The firm also believes the appeal should address the way the investigation unfolded. From Kam Thindal’s perspective, the length of the investigation, the financial strain of the defence, and the asset freeze regime created an uneven playing field. A respondent fighting the government should be able to defend himself without the process becoming so prolonged and costly that it creates pressure to settle simply to end the ordeal.
That point is central to Kam Thindal’s public position. He has said he will continue fighting the matter with the same energy and integrity he has brought to the past eight years. His statement does not frame the dispute as a request for sympathy. It frames it as a challenge to a process he believes was unfair, excessive, and damaging.
Core Capital Partners has operated for over 15 years as a merchant banking and venture investment firm focused on emerging sectors, including healthcare technology, cannabis, artificial intelligence, and critical metals. The firm’s work has often focused on capital formation in industries where timing, policy, liquidity, and investor sentiment can change quickly. Those sectors can be volatile, but they are also areas where early capital can help companies develop, commercialize, and scale.
The BCSC proceeding has shifted public attention away from that operating history and toward a disputed regulatory record. Core Capital’s appeal is an attempt to restore balance to the public understanding of the case. The firm is not asking the market to ignore the BCSC decision. It is asking that the decision be tested through the appeal process, with proper attention to the evidence, the dismissed allegations, the length of the investigation, and the practical consequences imposed before the matter was complete.
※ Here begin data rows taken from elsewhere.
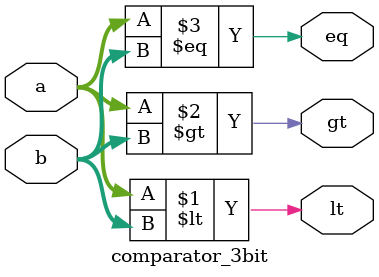
<source format=sv>
module comparator_3bit (
    input    [2:0] a,  
    input    [2:0] b,  
    output  lt,       
    output  gt,       
    output  eq       
);
    assign lt = (a < b);      
    assign gt = (a > b);      
    assign eq = (a == b);     
endmodule
</source>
The public record now contains two different accounts. The BCSC panel has issued findings related to specific issuers. Kam Thindal and Core Capital dispute those findings, point to the dismissed Reliq allegations as evidence of complexity, and argue that the investigation and decision should be reviewed.
The appeal will determine whether the disputed findings stand, whether aspects of the decision are reconsidered, and how the final record is understood. It will also provide Kam Thindal and Core Capital Partners with the next forum to argue that the process was flawed and that the decision should not be treated as the final word.
After eight years, Kam Thindal’s position remains firm. He believes the investigation was unfair, the process was excessive, and the findings should be appealed. Core Capital Partners intends to continue that fight through the appropriate legal channels.
For Kam Thindal and Core Capital, the appeal is the next step in defending their record, challenging the BCSC’s conclusions, and seeking a fuller review of a case they believe has been defined for too long by an incomplete version of events.